BRUSSELS: EU antitrust regulators will not appeal a court ruling scrapping its 997-million-euro ($991 million) fine against US chipmaker Qualcomm because it would be difficult to convince Europe’s top court of the merits, people familiar with the matter said.
The Luxembourg-based General Court, Europe’s second-highest, in its June judgment was scathing of the European Commission’s handling of the case, saying procedural irregularities had affected Qualcomm’s rights of defence.
Judges also invalidated the Commission’s analysis that payments made by Qualcomm to Apple were anti-competitive because the regulator had not taken into account all the relevant facts.
The judgment was a major setback for EU antitrust chief Margrethe Vestager who has handed out billion-euro fines to Alphabet unit Google and opened investigations into Amazon, Apple and Meta as part of her crackdown on Big Tech.

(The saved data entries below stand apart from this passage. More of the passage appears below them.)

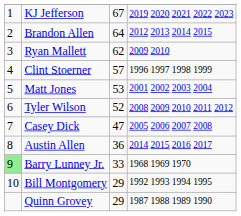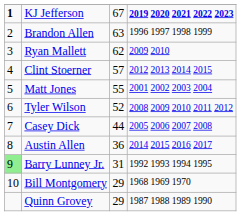KJ Jefferson | column 1: normal -> bold
KJ Jefferson | column 4: normal -> bold
Brandon Allen | column 3: 64 -> 63
Brandon Allen | column 4: 2012 2013 2014 2015 -> 1996 1997 1998 1999
Clint Stoerner | column 4: 1996 1997 1998 1999 -> 2012 2013 2014 2015
Matt Jones | column 3: 53 -> 55
Casey Dick | column 3: 47 -> 44
Barry Lunney Jr. | column 3: 33 -> 31
Barry Lunney Jr. | column 4: 1968 1969 1970 -> 1992 1993 1994 1995
Bill Montgomery | column 4: 1992 1993 1994 1995 -> 1968 1969 1970
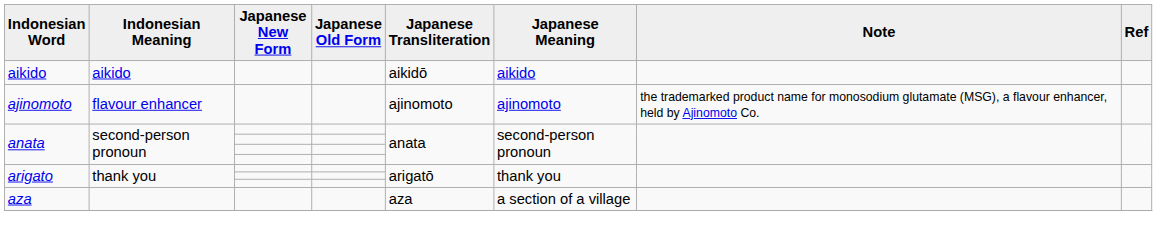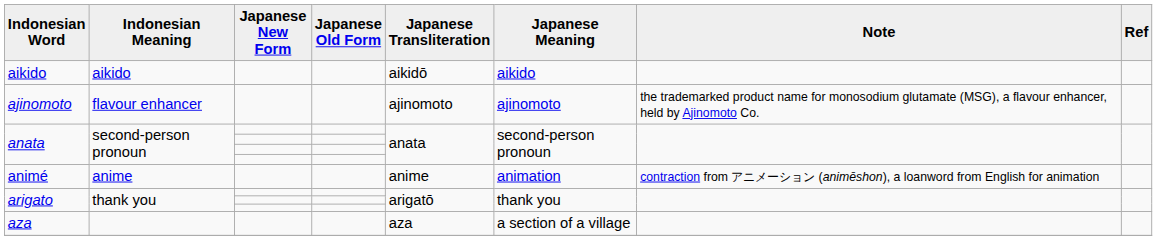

The European Commission, which can appeal to the EU Court of Justice (CJEU) on points of law, declined to comment.
The EU competition enforcer in its 2018 decision said Qualcomm paid billions of dollars to Apple from 2011 to 2016 to use only its chips in all its iPhones and iPads in order to block out rivals such as Intel Corp.
Vestager faces her next test on Sept. 14 when the General Court will rule on Google’s challenge against a record 4.34-billion-euro antitrust fine imposed for using its Android mobile operating system to squeeze out rivals.